◆ **WHAT NEEDS TO BE DONE**:
Leave the pictures out. Retype exactly the lines below from the one containing "massive living room with sliding patio d" through the one containing "Travel Guides", and no others.

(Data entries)
=== Section Start ===

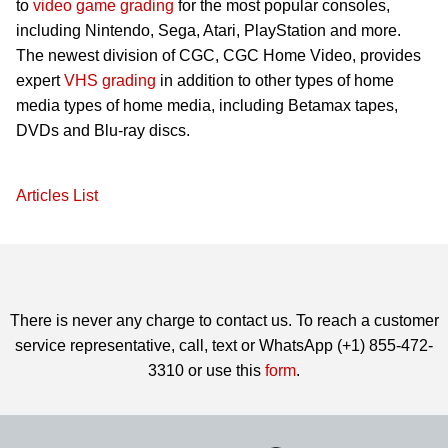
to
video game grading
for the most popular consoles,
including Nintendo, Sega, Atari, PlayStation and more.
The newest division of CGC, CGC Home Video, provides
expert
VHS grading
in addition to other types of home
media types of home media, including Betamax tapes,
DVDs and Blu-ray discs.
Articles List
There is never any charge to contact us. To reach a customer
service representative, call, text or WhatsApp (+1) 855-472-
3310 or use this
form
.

=== Section End ===
=== Section Start ===

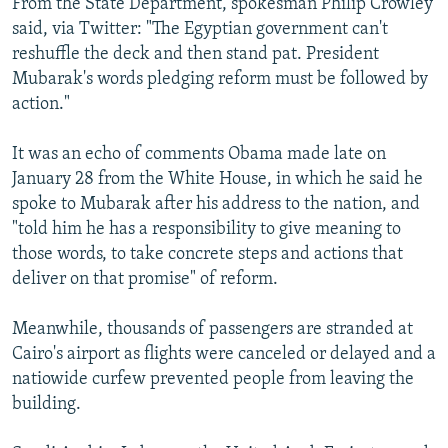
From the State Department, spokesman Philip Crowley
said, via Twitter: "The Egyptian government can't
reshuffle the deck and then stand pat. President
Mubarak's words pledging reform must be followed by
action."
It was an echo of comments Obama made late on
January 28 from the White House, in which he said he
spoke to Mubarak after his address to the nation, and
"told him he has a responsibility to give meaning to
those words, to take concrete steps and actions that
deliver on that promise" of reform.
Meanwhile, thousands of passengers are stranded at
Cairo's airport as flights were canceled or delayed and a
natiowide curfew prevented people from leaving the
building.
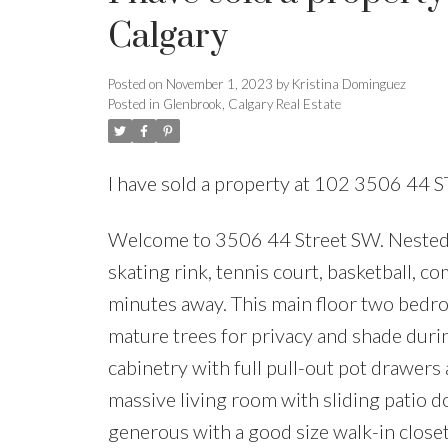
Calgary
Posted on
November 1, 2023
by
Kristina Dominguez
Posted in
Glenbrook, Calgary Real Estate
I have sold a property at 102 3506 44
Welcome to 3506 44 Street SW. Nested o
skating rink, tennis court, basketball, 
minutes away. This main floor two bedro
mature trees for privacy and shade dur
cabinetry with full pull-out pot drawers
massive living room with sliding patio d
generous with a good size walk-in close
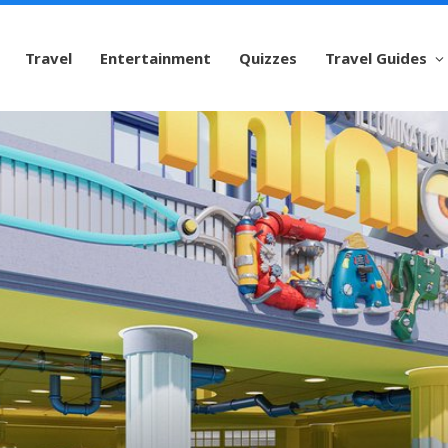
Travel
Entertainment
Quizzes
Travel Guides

=== Section End ===

◆ **THE ANSWER**:
massive living room with sliding patio d
generous with a good size walk-in close
Travel
Entertainment
Quizzes
Travel Guides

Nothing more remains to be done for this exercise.